Wednesday, December 26, 2007

The Failure of Writing

I was going to try to write something last night, but after a wonderful Christmas morning I was enraged at my sister, Becca, over stupid family drama so it didn't happen. This morning I bought ten books from Barnes and Noble and D.I., and anyone who knows me knows that having more books always sets my mind at ease (especially such titles as Love in the Time of Cholera, Writings of Oscar Wilde, Jane Eyre, Jacob's Room, Where Angels Fear to Tread, Zen and the Art of Motorcycle Maintenance, Middlemarch, Sometimes a Great Notion, Lake Wobegon, and a hardcover For Whom the Bell Tolls. Yeah. Especially since I also received Shogun, The Chosen, and The Joy Luck Club as gifts yesterday. But despite this bolstering of my library I'm in a lazy mood and not feeling creative at all, so I'm wussing out and blogging an excerpt from the book I'm currently reading, If on a Winter's Night a Traveler by Italo Calvino. It's a great quote, a little dense, but full of meaning and worth reading. It's applicable to any type of writing, including- and maybe especially- this blog:

Perhaps this diary will come to light many, many years after my death, when our language will have undergone who knows what transformations, and some of the words and expressions I use normally will seem outdated and of ambiguous meaning.

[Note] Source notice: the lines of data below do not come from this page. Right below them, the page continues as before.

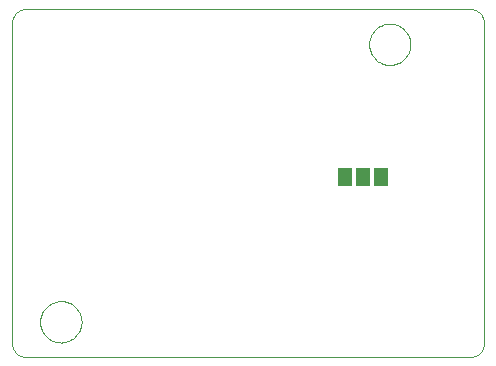
<source format=gbp>
G75*
%MOIN*%
%OFA0B0*%
%FSLAX24Y24*%
%IPPOS*%
%LPD*%
%AMOC8*
5,1,8,0,0,1.08239X$1,22.5*
%
%ADD10C,0.0000*%
%ADD11R,0.0460X0.0630*%
D10*
X007271Y007583D02*
X022019Y007583D01*
X022063Y007585D01*
X022106Y007591D01*
X022148Y007600D01*
X022190Y007613D01*
X022230Y007630D01*
X022269Y007650D01*
X022306Y007673D01*
X022340Y007700D01*
X022373Y007729D01*
X022402Y007762D01*
X022429Y007796D01*
X022452Y007833D01*
X022472Y007872D01*
X022489Y007912D01*
X022502Y007954D01*
X022511Y007996D01*
X022517Y008039D01*
X022519Y008083D01*
X022519Y018698D01*
X022517Y018742D01*
X022511Y018785D01*
X022502Y018827D01*
X022489Y018869D01*
X022472Y018909D01*
X022452Y018948D01*
X022429Y018985D01*
X022402Y019019D01*
X022373Y019052D01*
X022340Y019081D01*
X022306Y019108D01*
X022269Y019131D01*
X022230Y019151D01*
X022190Y019168D01*
X022148Y019181D01*
X022106Y019190D01*
X022063Y019196D01*
X022019Y019198D01*
X007271Y019198D01*
X007227Y019196D01*
X007184Y019190D01*
X007142Y019181D01*
X007100Y019168D01*
X007060Y019151D01*
X007021Y019131D01*
X006984Y019108D01*
X006950Y019081D01*
X006917Y019052D01*
X006888Y019019D01*
X006861Y018985D01*
X006838Y018948D01*
X006818Y018909D01*
X006801Y018869D01*
X006788Y018827D01*
X006779Y018785D01*
X006773Y018742D01*
X006771Y018698D01*
X006771Y008083D01*
X006773Y008039D01*
X006779Y007996D01*
X006788Y007954D01*
X006801Y007912D01*
X006818Y007872D01*
X006838Y007833D01*
X006861Y007796D01*
X006888Y007762D01*
X006917Y007729D01*
X006950Y007700D01*
X006984Y007673D01*
X007021Y007650D01*
X007060Y007630D01*
X007100Y007613D01*
X007142Y007600D01*
X007184Y007591D01*
X007227Y007585D01*
X007271Y007583D01*
X007716Y008764D02*
X007718Y008816D01*
X007724Y008868D01*
X007734Y008919D01*
X007747Y008969D01*
X007765Y009019D01*
X007786Y009066D01*
X007810Y009112D01*
X007839Y009156D01*
X007870Y009198D01*
X007904Y009237D01*
X007941Y009274D01*
X007981Y009307D01*
X008024Y009338D01*
X008068Y009365D01*
X008114Y009389D01*
X008163Y009409D01*
X008212Y009425D01*
X008263Y009438D01*
X008314Y009447D01*
X008366Y009452D01*
X008418Y009453D01*
X008470Y009450D01*
X008522Y009443D01*
X008573Y009432D01*
X008623Y009418D01*
X008672Y009399D01*
X008719Y009377D01*
X008764Y009352D01*
X008808Y009323D01*
X008849Y009291D01*
X008888Y009256D01*
X008923Y009218D01*
X008956Y009177D01*
X008986Y009135D01*
X009012Y009090D01*
X009035Y009043D01*
X009054Y008994D01*
X009070Y008944D01*
X009082Y008894D01*
X009090Y008842D01*
X009094Y008790D01*
X009094Y008738D01*
X009090Y008686D01*
X009082Y008634D01*
X009070Y008584D01*
X009054Y008534D01*
X009035Y008485D01*
X009012Y008438D01*
X008986Y008393D01*
X008956Y008351D01*
X008923Y008310D01*
X008888Y008272D01*
X008849Y008237D01*
X008808Y008205D01*
X008764Y008176D01*
X008719Y008151D01*
X008672Y008129D01*
X008623Y008110D01*
X008573Y008096D01*
X008522Y008085D01*
X008470Y008078D01*
X008418Y008075D01*
X008366Y008076D01*
X008314Y008081D01*
X008263Y008090D01*
X008212Y008103D01*
X008163Y008119D01*
X008114Y008139D01*
X008068Y008163D01*
X008024Y008190D01*
X007981Y008221D01*
X007941Y008254D01*
X007904Y008291D01*
X007870Y008330D01*
X007839Y008372D01*
X007810Y008416D01*
X007786Y008462D01*
X007765Y008509D01*
X007747Y008559D01*
X007734Y008609D01*
X007724Y008660D01*
X007718Y008712D01*
X007716Y008764D01*
X018681Y018016D02*
X018683Y018068D01*
X018689Y018120D01*
X018699Y018171D01*
X018712Y018221D01*
X018730Y018271D01*
X018751Y018318D01*
X018775Y018364D01*
X018804Y018408D01*
X018835Y018450D01*
X018869Y018489D01*
X018906Y018526D01*
X018946Y018559D01*
X018989Y018590D01*
X019033Y018617D01*
X019079Y018641D01*
X019128Y018661D01*
X019177Y018677D01*
X019228Y018690D01*
X019279Y018699D01*
X019331Y018704D01*
X019383Y018705D01*
X019435Y018702D01*
X019487Y018695D01*
X019538Y018684D01*
X019588Y018670D01*
X019637Y018651D01*
X019684Y018629D01*
X019729Y018604D01*
X019773Y018575D01*
X019814Y018543D01*
X019853Y018508D01*
X019888Y018470D01*
X019921Y018429D01*
X019951Y018387D01*
X019977Y018342D01*
X020000Y018295D01*
X020019Y018246D01*
X020035Y018196D01*
X020047Y018146D01*
X020055Y018094D01*
X020059Y018042D01*
X020059Y017990D01*
X020055Y017938D01*
X020047Y017886D01*
X020035Y017836D01*
X020019Y017786D01*
X020000Y017737D01*
X019977Y017690D01*
X019951Y017645D01*
X019921Y017603D01*
X019888Y017562D01*
X019853Y017524D01*
X019814Y017489D01*
X019773Y017457D01*
X019729Y017428D01*
X019684Y017403D01*
X019637Y017381D01*
X019588Y017362D01*
X019538Y017348D01*
X019487Y017337D01*
X019435Y017330D01*
X019383Y017327D01*
X019331Y017328D01*
X019279Y017333D01*
X019228Y017342D01*
X019177Y017355D01*
X019128Y017371D01*
X019079Y017391D01*
X019033Y017415D01*
X018989Y017442D01*
X018946Y017473D01*
X018906Y017506D01*
X018869Y017543D01*
X018835Y017582D01*
X018804Y017624D01*
X018775Y017668D01*
X018751Y017714D01*
X018730Y017761D01*
X018712Y017811D01*
X018699Y017861D01*
X018689Y017912D01*
X018683Y017964D01*
X018681Y018016D01*
D11*
X018471Y013583D03*
X019071Y013583D03*
X017871Y013583D03*
M02*

</source>
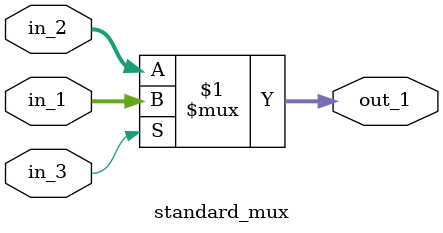
<source format=v>
module standard_mux (
    input [3:0] in_1, 
    input [3:0] in_2,
    input in_3,
    output [3:0] out_1
);

// if in_3 high then in_1 else in_2
assign out_1 = in_3? in_1: in_2;

endmodule
</source>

In any case, the person who finds this diary will have one certain advantage over me: with a written language it is always possible to reconstruct a dictionary and a grammar, isolate sentences, transcribe them or paraphrase them in another language, whereas I am trying to read in the succession of things presented to me every day the world's intentions toward me, and I grope my way, knowing that there can exist no dictionary that will translate into words the burden of obscure allusions that lurks in these things. I would like this hovering of presentiments and suspicions to reach the person who reads me not as an accidental obstacle to understanding what I write, but as its very substance; and if the process of my thoughts seems elusive to him who, setting out from radically changed mental habits, will seek to follow it, the important thing is that I convey to him the effort I am making to read between the lines of things the evasive meaning of what is in store for me.